第4話 アイリーンの剣事情

 せっかくなのでメディはアイリーンと村長にハーブティーを出した。


「温かくて落ち着く……。さっきのポーションもそうだが、どれも優しい味だ……」

「そのハーブティーは心を落ち着かせるんです」


 メディはアイリーンを改めて観察する。体調不良どころか健康体そのもの、体のすべてに躍動感があった。

 踊り出しそうなほど元気な筋肉、活発に活動する体内活動、人間の身体としてこの上ない完成度だ。

 メディも冒険者を何度か見たことはあるが、彼女ほどの肉体を持つ者を見たことがない。

 メディはアイリーンに見惚れている。日頃からの健康管理を怠っていないだけではなく、神から与えられたかのような肉体はある意味でメディの理想だった。


「アイリーンさんも冒険者なんですか?」

「そうだ。等級は一級、これでも少しは名が通っていたんだがな」

「一級!? そんな方がこんなところに……あ」


 口が滑ったと、メディは村長の顔を見る。しかし彼も頷いており、メディは心の底から安心した。

 一級冒険者ともなれば、有事の際は傭兵としての参加が認められる。功績次第では上流階級と繋がり、仲間入りすることも珍しくない。

 特に王族との結婚や王国魔導士団や騎士団の団長などという前例があるとなれば、誰もが夢見る。メディが驚き、村長が認めるのも当然だった。


「だが、最近はさっぱりだ……。せいぜい四級や五級の魔物に手間取る」


 カップを掴んだまま、アイリーンは視線を落とす。

 冒険者のことはわからないメディだが、アイリーンの不調の原因を見抜いていた。健康状態は良好、体は最高。メディはアイリーンの細かな仕草まで見落とさない。

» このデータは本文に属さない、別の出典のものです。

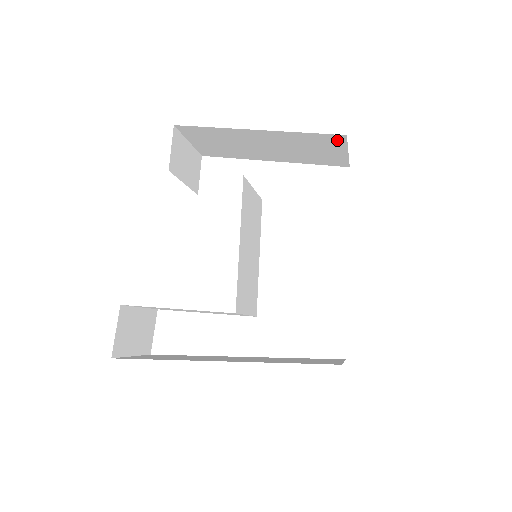
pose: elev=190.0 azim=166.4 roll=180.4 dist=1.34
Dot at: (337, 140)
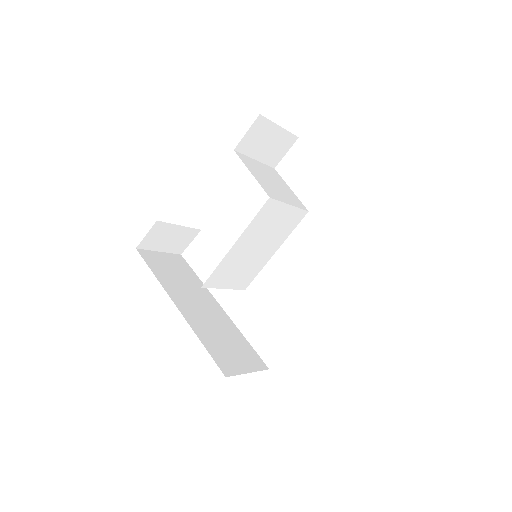
Dot at: occluded
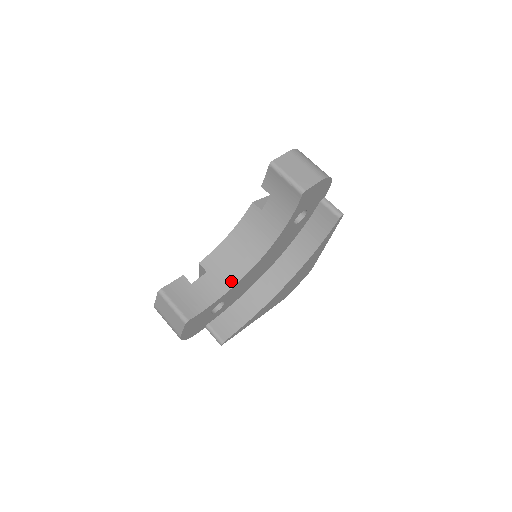
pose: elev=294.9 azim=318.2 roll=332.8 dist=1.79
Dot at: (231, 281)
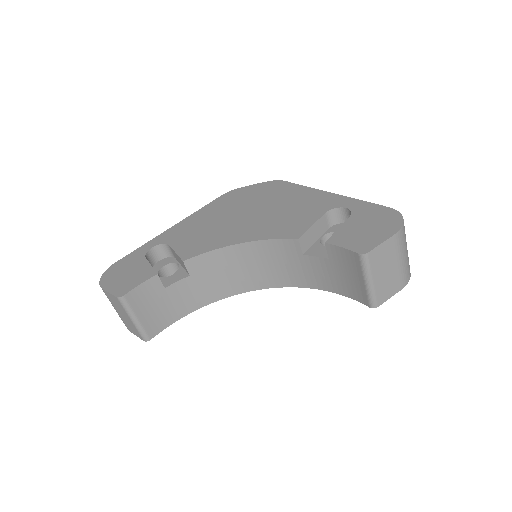
Dot at: (216, 295)
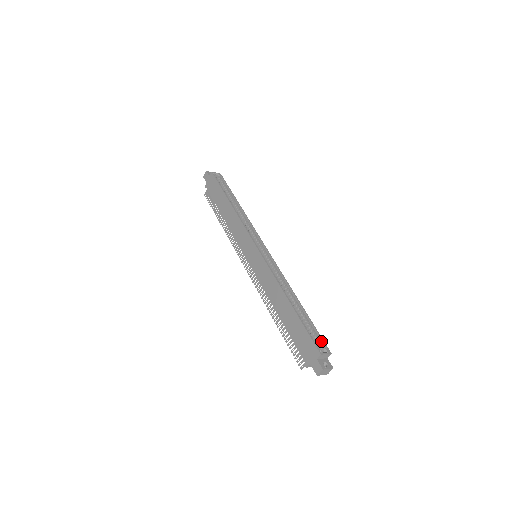
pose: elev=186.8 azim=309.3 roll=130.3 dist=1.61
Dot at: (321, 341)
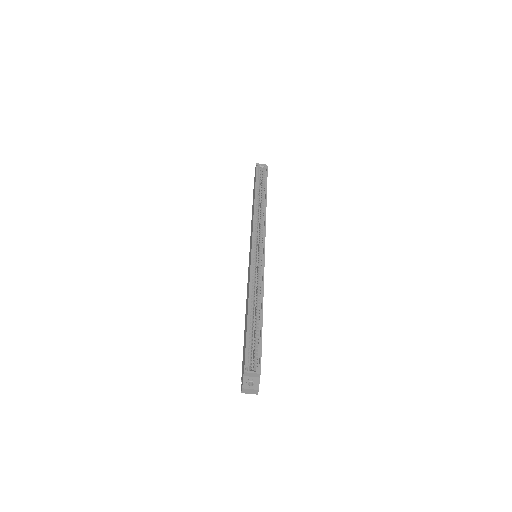
Dot at: (259, 358)
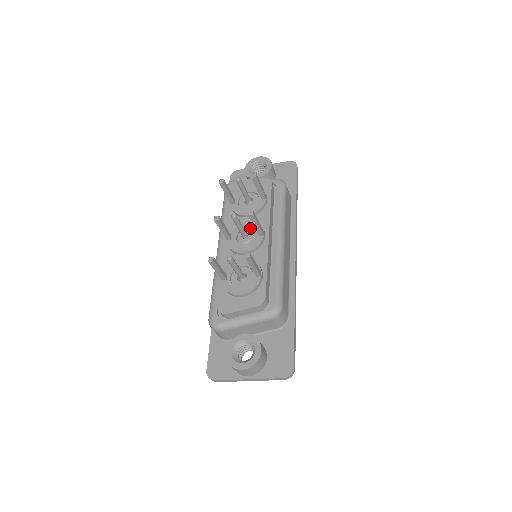
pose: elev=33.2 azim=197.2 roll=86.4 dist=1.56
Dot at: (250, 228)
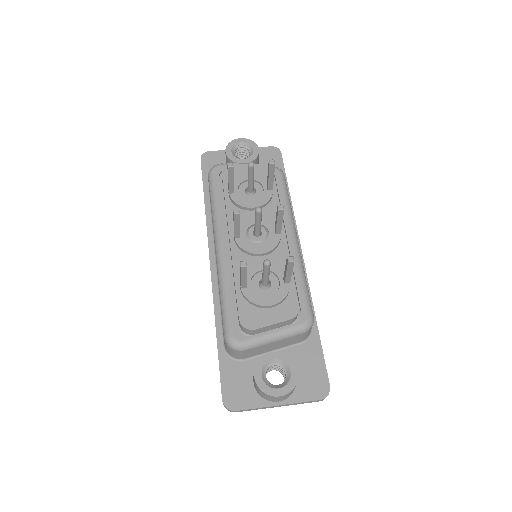
Dot at: (262, 224)
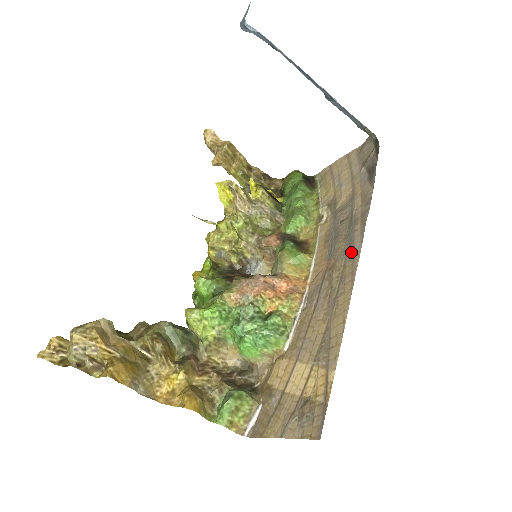
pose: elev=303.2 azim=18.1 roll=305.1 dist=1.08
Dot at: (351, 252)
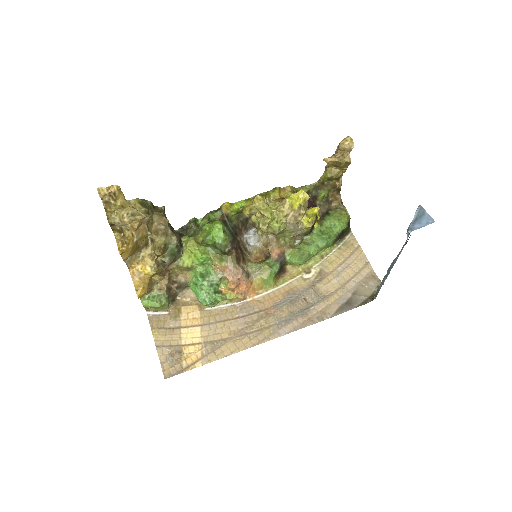
Dot at: (280, 327)
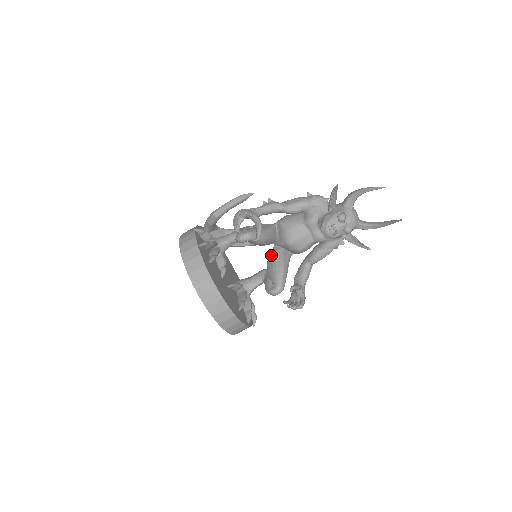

――メディ! 健康に見えても病気ってのはどこにでも潜んでるんだ!

  人間ってのはどこまでいっても人間だからな!


「私からアイリーンさんに依頼したいのです」

「薬屋なら素材の採取か?」

「いえ、畑を作ってほしいんです」

「畑?」


 素材採取をアイリーンに依頼しようとしたが、今の状態では危ういと思った。そこでメディは閃く。薬草やハーブの畑を作ればいい。

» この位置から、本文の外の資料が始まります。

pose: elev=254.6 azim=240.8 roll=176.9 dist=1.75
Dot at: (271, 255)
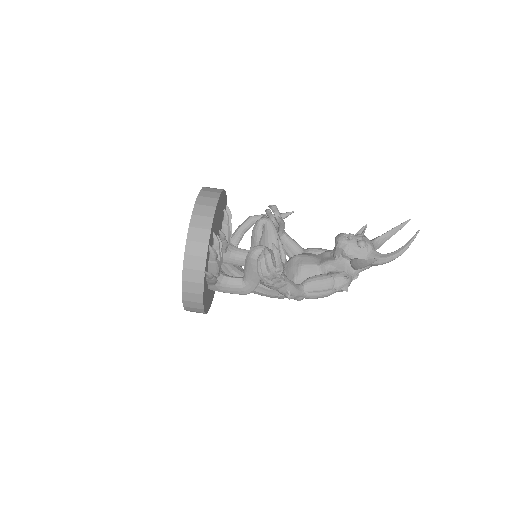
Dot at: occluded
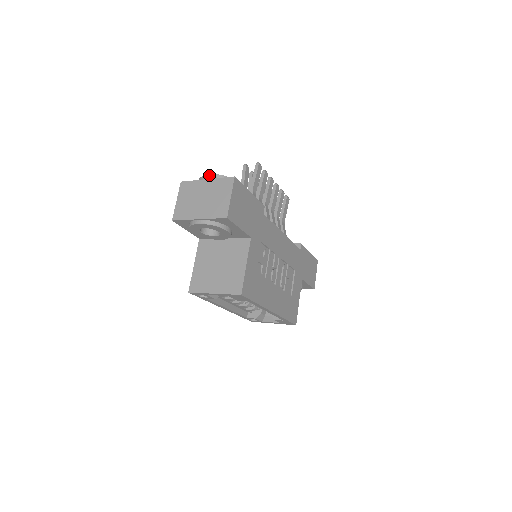
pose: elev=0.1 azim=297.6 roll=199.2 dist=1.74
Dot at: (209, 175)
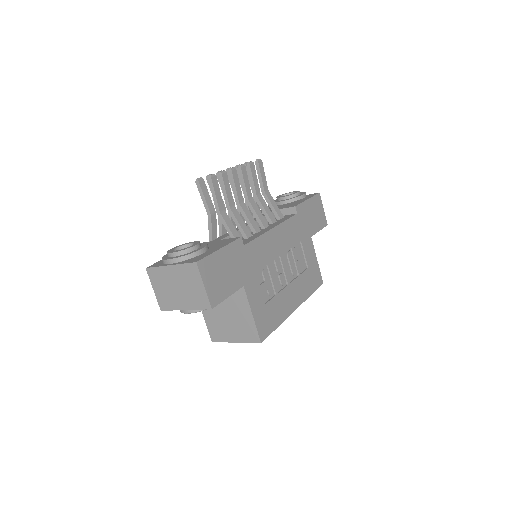
Dot at: (169, 260)
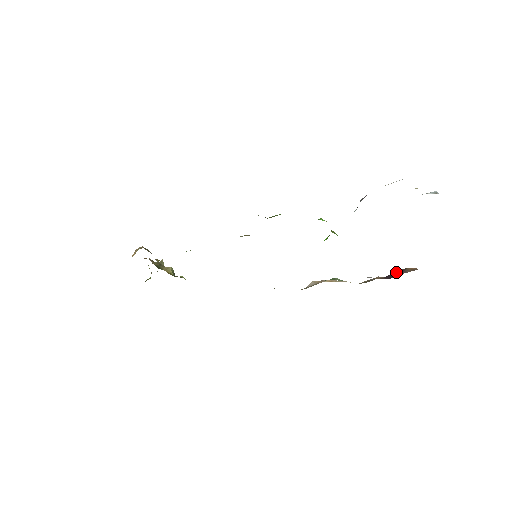
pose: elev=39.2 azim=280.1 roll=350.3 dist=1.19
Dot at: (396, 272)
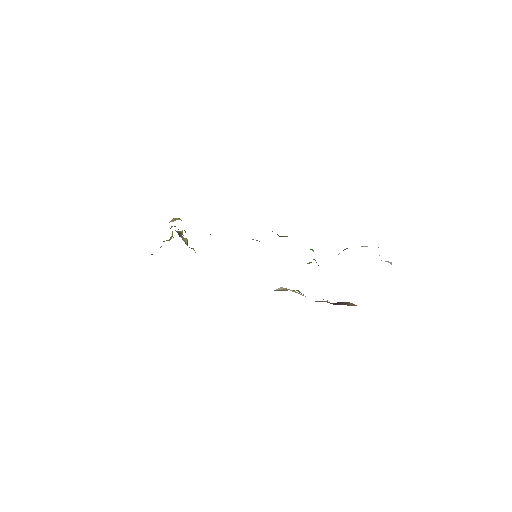
Dot at: (342, 302)
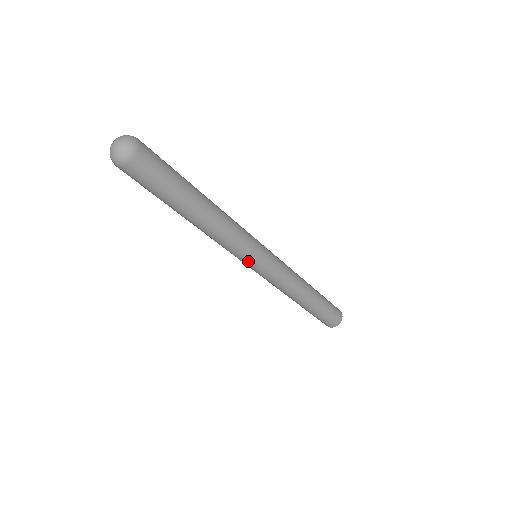
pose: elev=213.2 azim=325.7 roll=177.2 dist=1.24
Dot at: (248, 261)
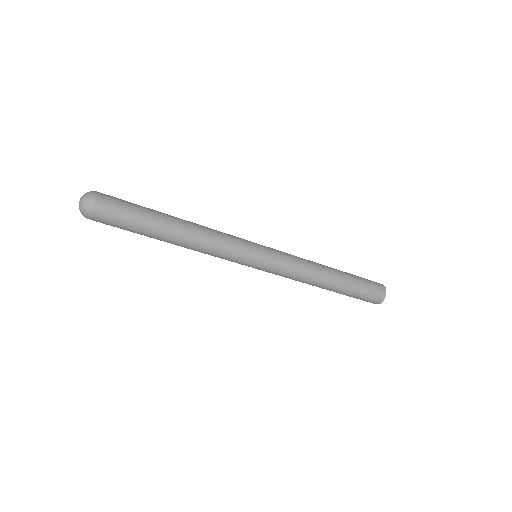
Dot at: (245, 263)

 現に優秀な薬師はそういった仕入先を持っている。田舎にいるメディの父も、実は方々に顔を利かせていた。


――長年、商売できる奴は必ず縁を持っている!

  メディ、お前も薬だけ作ってんじゃねえぞ! 縁を作れ!


「お願いです。アイリーンさんには畑を耕してほしいんです。もちろん報酬はお支払いします!」

「私が畑を……」

「いい運動になりますよ! どうでしょう!」


 いきなりあなたの問題を解決します、などとメディは言わない。距離を保ちつつ、問題を解決することにしていた。

 アイリーンは少し考え込んでからフッと笑う。


「すまないが断る。私にはやはり剣しかない」

「な、なぜです?」

「昔、パン職人に憧れたことがあってな」

「はい?」

「黒い何かが出来ていた。明らかにパンではなかった。当然、クビだ」


 メディは空気が急に重くのしかかるように感じた。自分はアイリーンにとてつもないことを喋らせている。止めておけばよかったと半ば後悔した。


「次はケーキ職人だ。ケーキは大好きだからな。だが、なぜか黒かった」

「あ、あの」

「家を建てる仕事もやった。何も残らなかった」

「作る仕事なのになぜ……」

「冒険者ギルドの事務員をやった時は書類が黒く塗りつぶされたり蒸発した。そもそも何が書かれているのかもわからない」

「も、もういいです! わかりました!」


 剣しかない。それは比喩でも何でもなかったとメディは青ざめる。アイリーンにはあらゆる仕事の適正がない。彼女ができる仕事は剣を振るって魔物を討伐すること。

 しかし今はそれすらこなせない。ふらついて、傷だらけ。四級以下の魔物にすら苦戦する始末だ。

 

「何も残らないのだ。剣以外、本当に……」


 メディとしては信じがたいが、アイリーンは真剣だった。村長がハーブティーをすすり、大きく息を吐く。


「ふーむ……。しかし皆、アイリーンに感謝しておるぞ。アイリーンがいなければ、どうなっていたかとな」

「村長さん、狩人って本来は誰がやってるんですか?」

「以前は村の若い衆が山に入っておったがの。怪我をして戦えなくなったり、村を出ていったり……。年々、村の維持が難しくなっておる」


 村長の話を聞いて、メディは指針を決めた。 


「アイリーンさんだけが頼り、と……。ではアイリーンさん! 外で体を動かしましょう!」

「は?」


 メディはアイリーンの手を握って微笑む。


「だから私は畑など」

「いきましょう!」

「こ、こら!」


 メディがアイリーンを強引に外へ連れ出す。残された村長はハーブティーをゆっくりと味わいながら、二人を見送った。


「フォフォフォ……。隠居してみるもんじゃの。久しぶりにいいものが見られそうじゃわい」


 名残惜しそうに、村長は最後の一口をすする。そして満足そうに店内を見渡した。